More than four months after the Department of Labor's qualified default investment alternative regulations became effective, the Department last week issued much needed guidance clarifying the rule's application in a number of contexts. Perhaps most notable for readers of this blog, the Field Assistance Bulletin (FAB 2008-3) contained important guidance on how to deal with the overlapping and seemingly conflicting notice requirements. The Department also released amended regulatory text, and a fact sheet explaining the guidance.E
As we have blogged about before, the Department is in the midst of a separate regulatory initiative to enhance the disclosure of plan fees and expenses that flow to fiduciaries and plan participants. There appears to be some cross-pollination of efforts here, as the Q-6 indicates that, in the absence of further guidance, in order to meet the notice requirements in the final QDIA regulations, plans must provide information to participants and beneficiaries concerning: (1) the amount and a description of any shareholder-type fees such as sales loads, sales charges, deferred sales charges, redemption fees, surrender charges, exchange fees, account fees, purchase fees, and mortality and expense fees; and (2) the expense ratio for investments the performance of which may be expected to vary over the term of the investment.
Because ERISA and the Code require many different notices to be provided to participants and beneficiaries, Q-7 attempts to streamline and coordinate some of the notification efforts. In Q-7, for instance, the Department clarifies that the QDIA notices may be distributed in accordance with Department of Treasury electronic distribution regulations. However, when it comes to pass-through investment materials, the Labor Department stops short of endorsing Treasury's rules, indicating instead that the DOL is "currently working on a separate regulatory initiative concerning the broader application of disclosure by electronic means." This may be a reference to yet-to-be-issued proposed regulations on disclosure to plan participants. Those regulations, which will be the third and last set of disclosure-based rules in the Department's three-step initiative, are currently being reviewed by the Office of Management and Budget, and are expected to be released in proposed form sometime this summer.
In Q-8 and Q-9, the Department addresses the interaction between the notice requirement in the QDIA regulations and the separate notices required under rules governing qualified automatic enrollment arrangements (QACAs) under Code section 401(k)(13) and eligible automatic enrollment arrangements (EACAs) under Code section 414(w). According to Q-8, the timing of the separate QACA and EACA notices may -- but are not required to -- be coordinated with the QDIA notice.

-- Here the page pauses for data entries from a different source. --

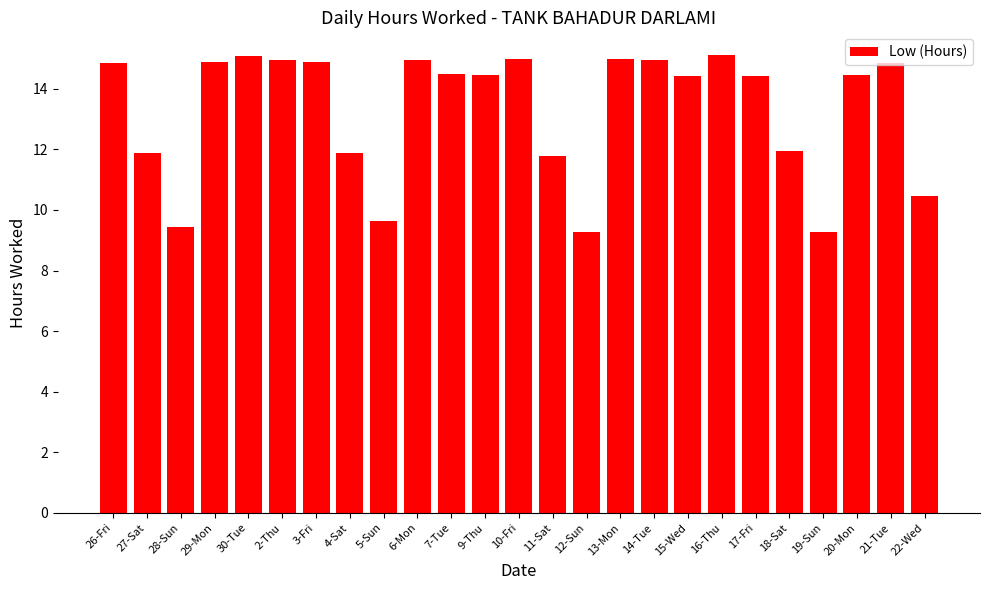

What is the label of the 15th bar from the right?

7-Tue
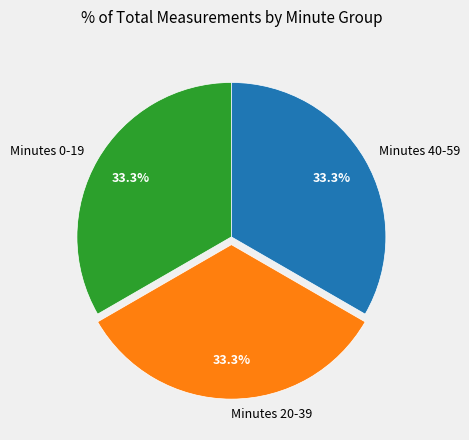

Does any single category account for the majority?

No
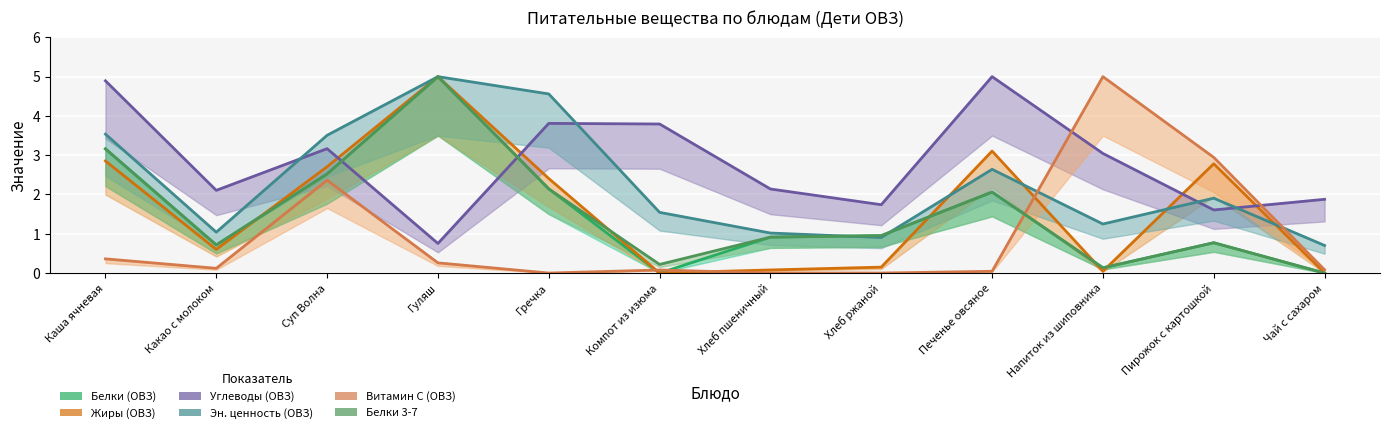

How many lines are shown in the chart?

6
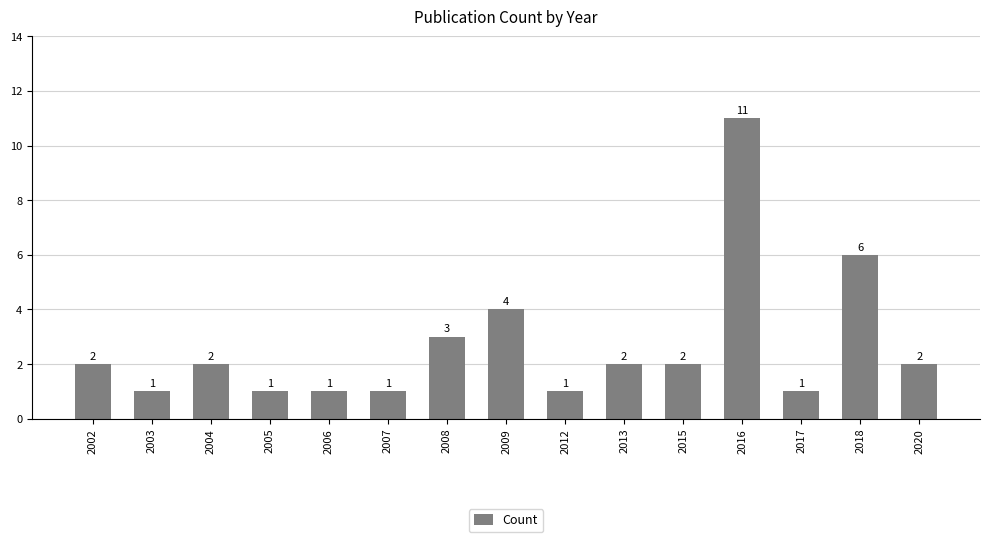

At which category does the chart reach its peak across all series?

2016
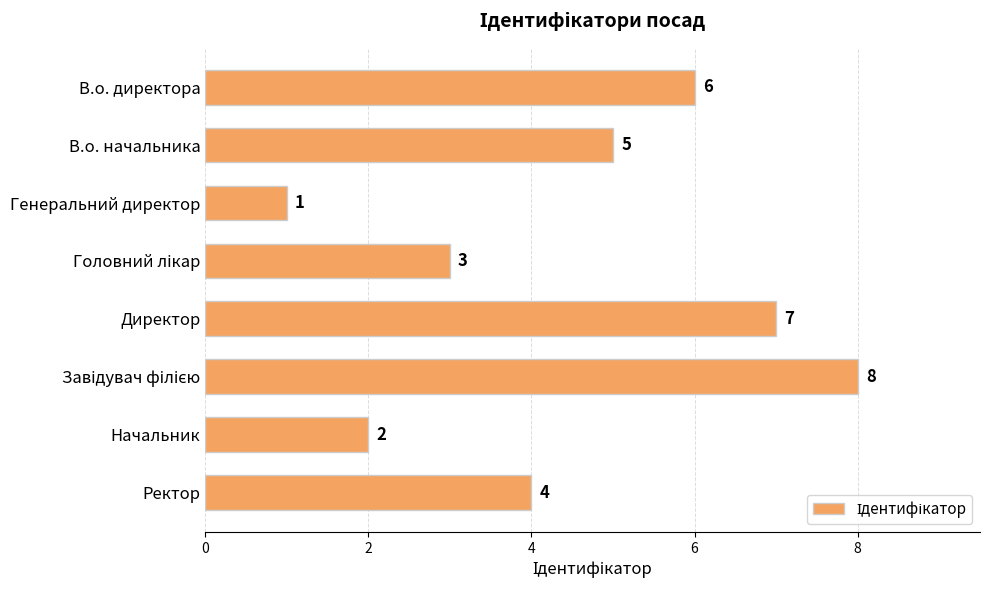

Approximately how many times larger is the value at В.о. начальника compared to В.о. директора?

0.8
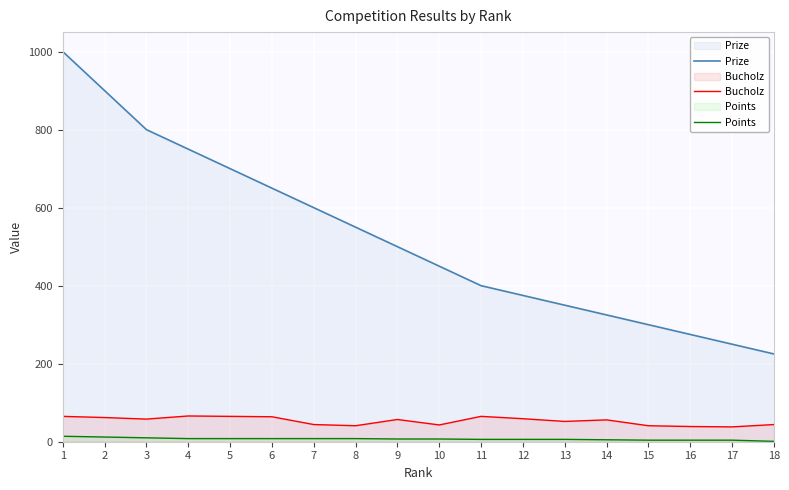

What is the average value of the Prize series?

522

The FAB also provides a link to a sample notice created jointly by it and the Internal Revenue Service that sponsors may wish to use to satisfy all notice requirements.
In Q-9, the Department further explores the timing interaction between the Code's notices and the QDIA notices, concluding that "plan sponsors could easily satisfy" the annual notice requirement for both sets of regulations by providing an appropriate notice at least 30 but no more than 90 days before the beginning of the plan year. Q-10 clarifies that the notice required under the pre-PPA safe harbor 401(k) plan (i.e. non-automatic enrollment safe harbor plan) can be combined with the QDIA notice as well.
FAB 2008-3 addresses other issues as well, but leaves many other questions unresolved. It is not clear at this time whether we can expect additional guidance from the Department on QDIAs, or if this FAB is as much as we will get. In either case, plan sponsors would be well advised, IMO, to carefully review the FAB to be sure they are complying with the QDIA regulations.